Gramofone

Por Fabrício Brandão

GUI AMABIS – MEMÓRIAS LUSO AFRICANAS

 

 

 

Reúna toda a sorte de sentimentos que possam tecer um mosaico de válidas lembranças. Em seguida, junte boas doses de afetos, algumas fotografias retidas na mente e outros ensinamentos impregnados do sempre útil tempo das escutas. Antes de cerrar o baú de sentidos múltiplos, não se esqueça de colocar, por entre as vestes embaladas do corpo, medidas abundantes de boas sonoridades. Depois que tudo estiver pronto, mire detidamente o tecido estampado e vivaz que envolve o todo organizado. Então, é partir para o universo paralelo, onde cenários abusam de colorir memórias.

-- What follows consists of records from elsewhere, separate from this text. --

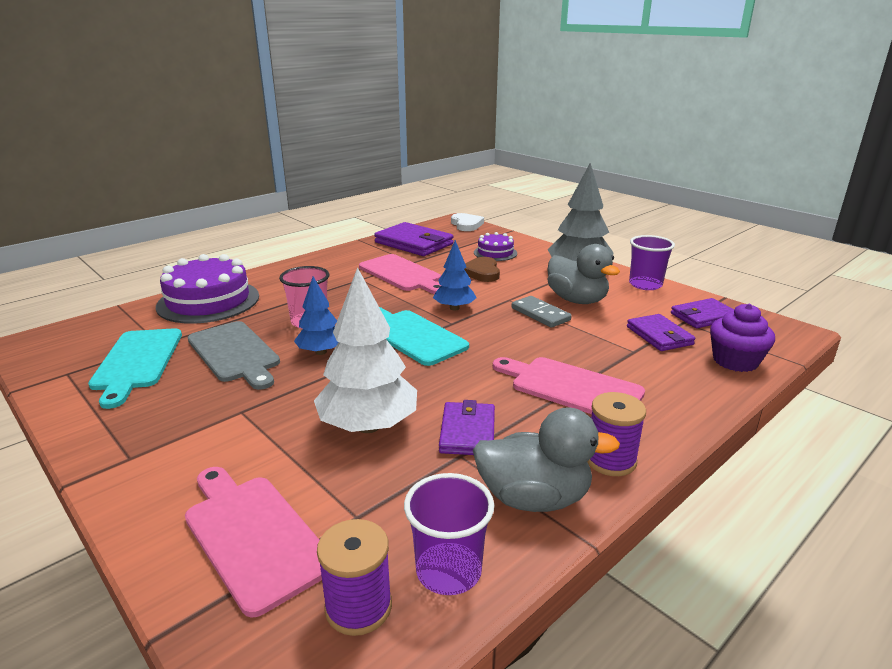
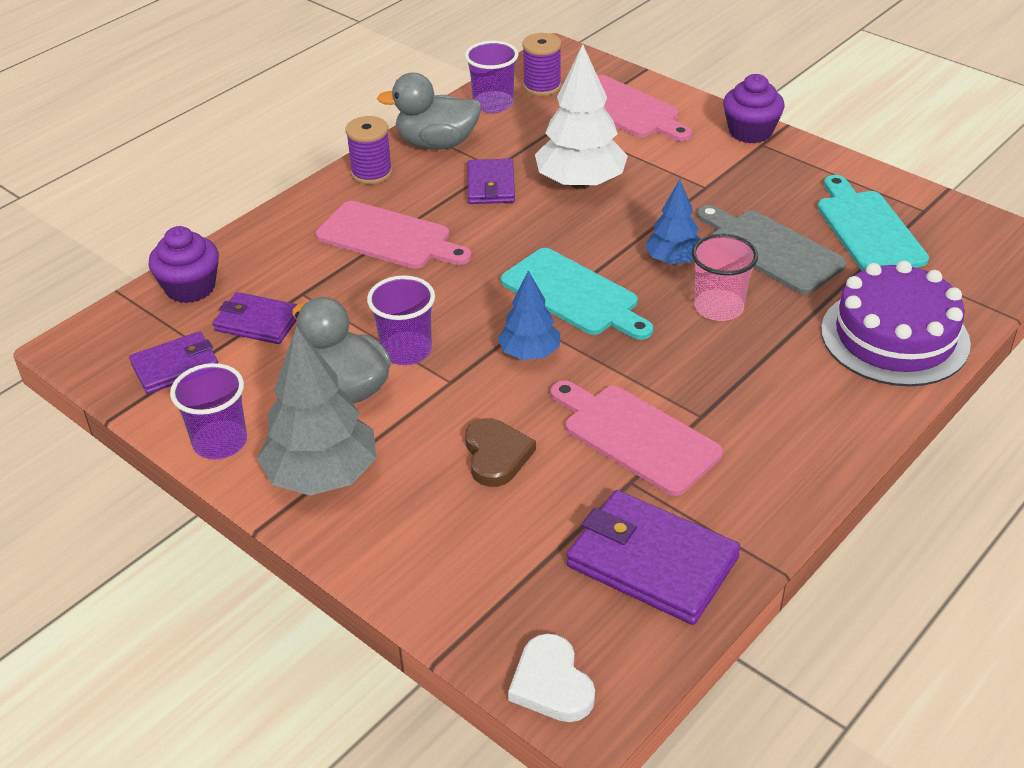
camera: 175 degrees right, 15 degrees up
(123, 477) = (750, 132): none -> purple cupcake
(495, 253) = (474, 534): purple cake -> none
(540, 314) = (406, 351): grey domino -> purple cup
(659, 336) = (258, 322): purple wallet -> purple wallet turned 45 degrees counterclockwise

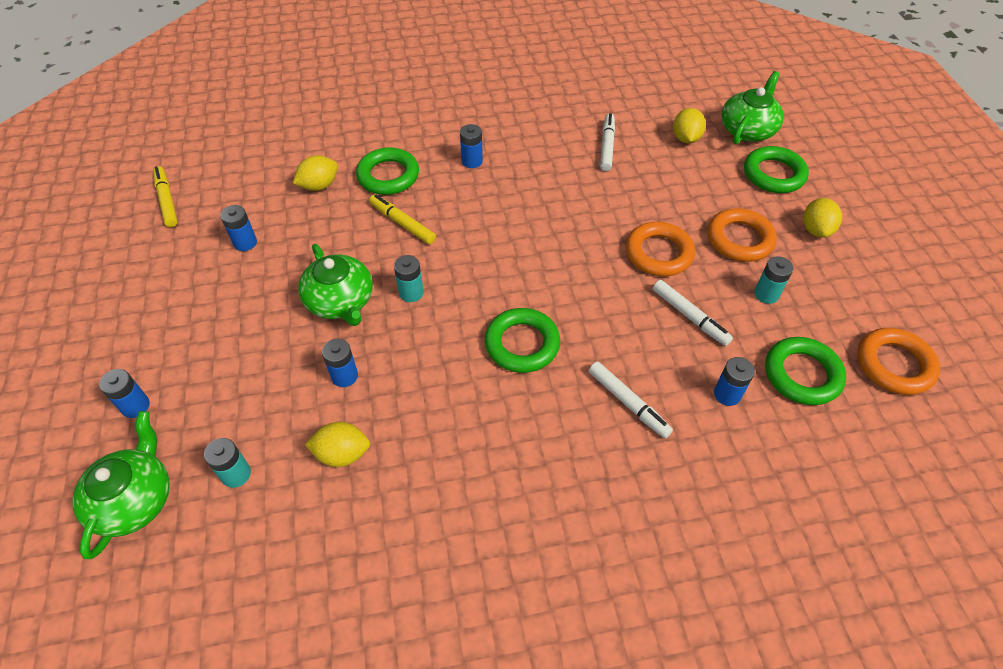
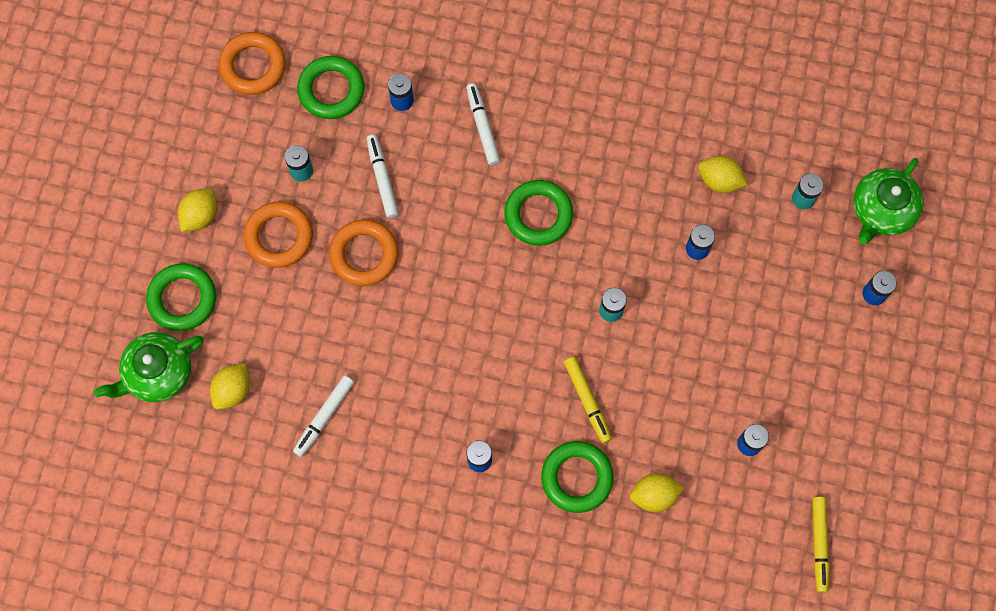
camera: 155 degrees left, 20 degrees up
(340, 301) = (677, 328): green teapot -> none

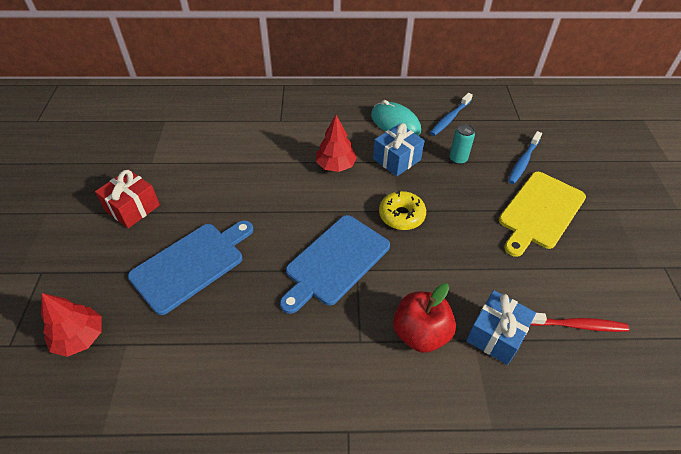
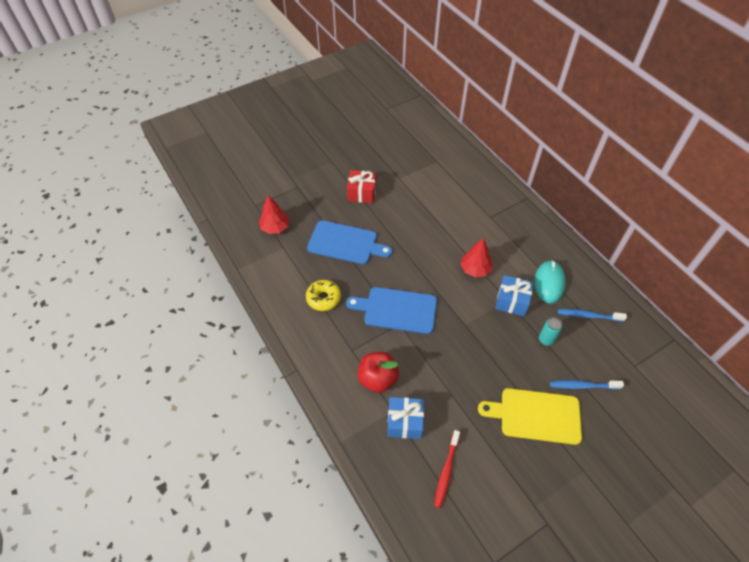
camera: 60 degrees right, 5 degrees up
(401, 215) = (461, 328): yellow donut -> yellow donut (323, 298)
(577, 325) = (446, 471): red toothbrush -> red toothbrush turned 45 degrees clockwise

Quem lê tamanha alegoria, certamente construirá o ambiente que lhe parecer melhor. E o segredo é não ter receita para perceber as coisas sublimes da vida. Assim nos diz o belíssimo primeiro trabalho solo de Gui Amabis. De início, é imperativo dizer que estamos diante de um disco cênico, no qual as imagens se multiplicam a cada som ou voz expelidos. Com isso em mãos, ou melhor, nos ouvidos, tudo ganha mais vigor e força, principalmente pela forma cuidadosa com a qual o músico compartilha conosco parte substancial de sua história.

Memórias Luso Africanas é um denso e contemplativo percurso pelas veredas familiares de Gui Amabis, tecendo um rico álbum de imagens que derivam das histórias construídas por avós, pais e outros entes queridos do artista. A mescla das tradições de dois povos, como o título sugere, ajuda a consolidar um espaço de sonoridades repleto de signos diferenciados, todos eles movidos pela poesia contida na sucessão dos anos vividos.

A costumeira característica instrumental sempre muito viva de Gui só reforça o caráter imagético do disco, transportando quem ouve para o local exato onde os instantes rememorados acontecem. É pensar numa ópera moderna e depois imaginar que cada faixa encerra um momento que jamais se perderá no turbilhão do tempo. Diante disso, não fica difícil entender por que canções como Dois Inimigos, Orquídea Ruiva, Sal e Amor, Doce Demora, O Deus que Devasta Mas Também Cura e Para Mulatu retratam com precisão e delicadeza um sentimento de gratidão à vida.

O que torna o conjunto da obra mais valioso ainda é ver ali, desfilando suas vozes e energias, artistas do quilate de Céu, Criolo, Tulipa Ruiz, Dengue e Lucas Santtana, todos eles bastante envolvidos numa atmosfera feita de luz e som. E a rica bagagem musical de Gui Amabis, sobretudo na perspectiva da criação instrumental, confere uma dimensão especial ao cd, tendo como norte uma seleção de repertório com traços devidamente aguçados de sensibilidade. Materializar sentimentos e outras tantas percepções derivadas da alma é a virtude maior encontrada por aqui. Em meio ao ato de recordar, saber-se vivo é, antes de tudo, compreender o que está por trás de nossas origens.